When you hear "assisted living" or "nursing home," you probably assume that they are one and the same thing. Actually, there are significant differences that define assisted living and separate it from total nursing care, which is typically what patients receive in a nursing home. To help clear up this confusion, the major differences between the two are as follows.

Assisted Living

With assisted living, the person or persons residing in a residential care facility (or their own homes) are able to walk, talk, and essentially take care of most things themselves. There are a few things they need help with. 

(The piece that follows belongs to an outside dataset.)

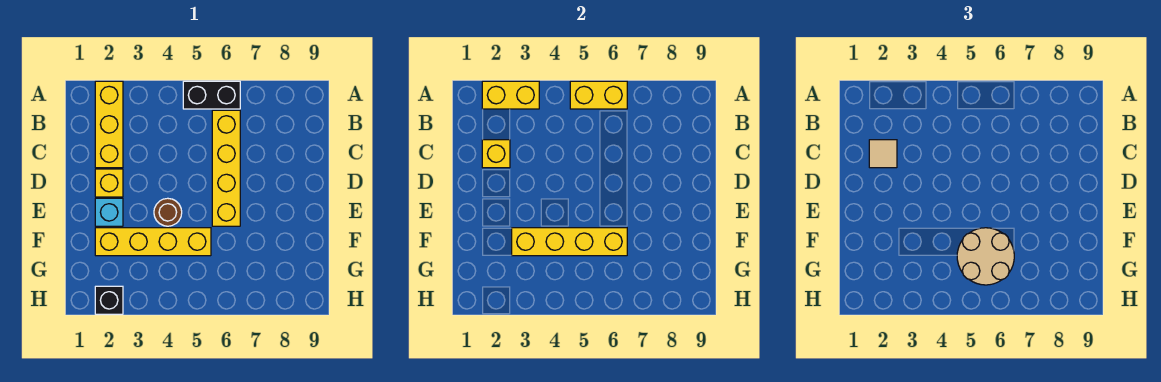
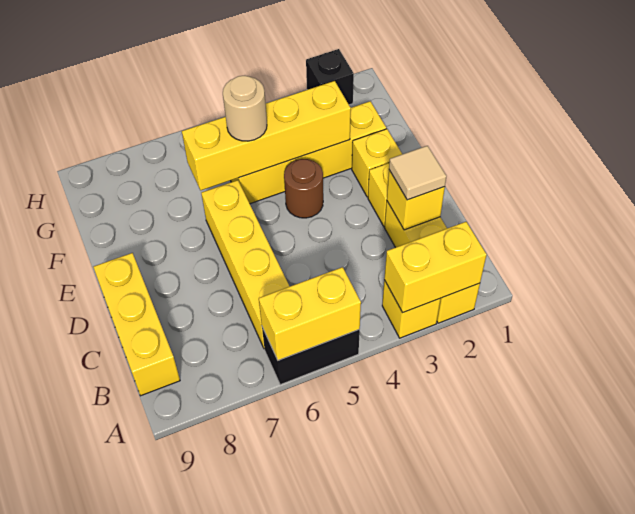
none -> yellow brick A3 level 1
none -> yellow brick B9:D9 level 1
cyan brick E2 level 1 -> yellow brick E2 level 1
tan round brick F5:G6 level 3 -> tan round brick F5 level 3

Assistance is provided if the elderly person:

  • Cannot cook a meal without endangering him/herself
  • Has severe arthritis in the shoulders and cannot wash his/her own hair or body
  • Forgets to take medications or takes the wrong medications at the wrong time of day
  • Needs help keeping a tidy environment
  • Needs help getting groceries
  • Needs companionship due to possible wandering risks
  • Needs some assistance getting dressed, but generally can do most of the task him/herself

The rest of the time, the elderly person in assisted living is able to do lots of other things, including participating in residential activities and moving about on his/her own.

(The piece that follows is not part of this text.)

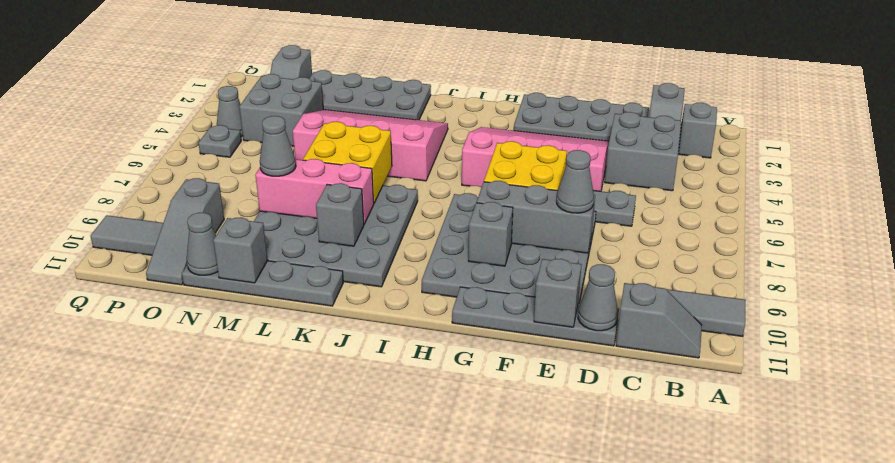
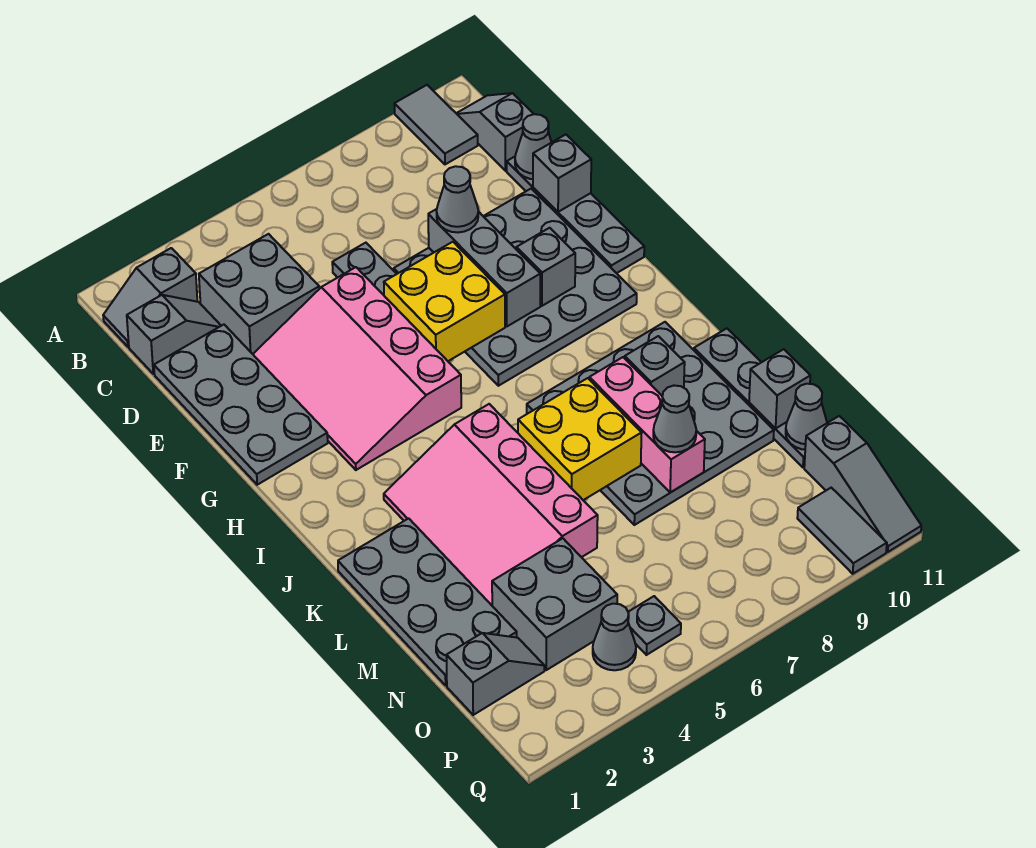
grey slope O9:O11 level 1 top 9 -> grey slope O11:Q11 level 1 top O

Total Nursing Care and Nursing Homes

Nursing homes may provide assistance to patients recovering from major hip and knee surgery, but generally, they are total-care facilities. This means that most of the people living in the facility are unable to do most daily living activities themselves. 

Patients living in a nursing home:

  • Cannot bathe themselves at all
  • Cannot care for their personal and oral hygiene if left alone to do it
  • Cannot go to the bathroom without assistance
  • Need help changing their incontinence briefs and cleaning up
  • May need to be fed or are on feeding tubes
  • Cannot dress themselves without extensive help
  • Cannot be relied upon to take their own pills
  • Cannot remember days and times without assistance
  • Cannot move about without help (e.g., wheelchair-bound or require a gait belt for walking to prevent falls)

Patients who require this level of care are often at the end stages of life. Their families have placed them in a nursing home for their own safety and because the families cannot care for their elderly themselves. When you have an elderly parent or relative who cannot be left alone and may end up injured, wandering the street, or worse, it is time to consider nursing home care instead of assisted living.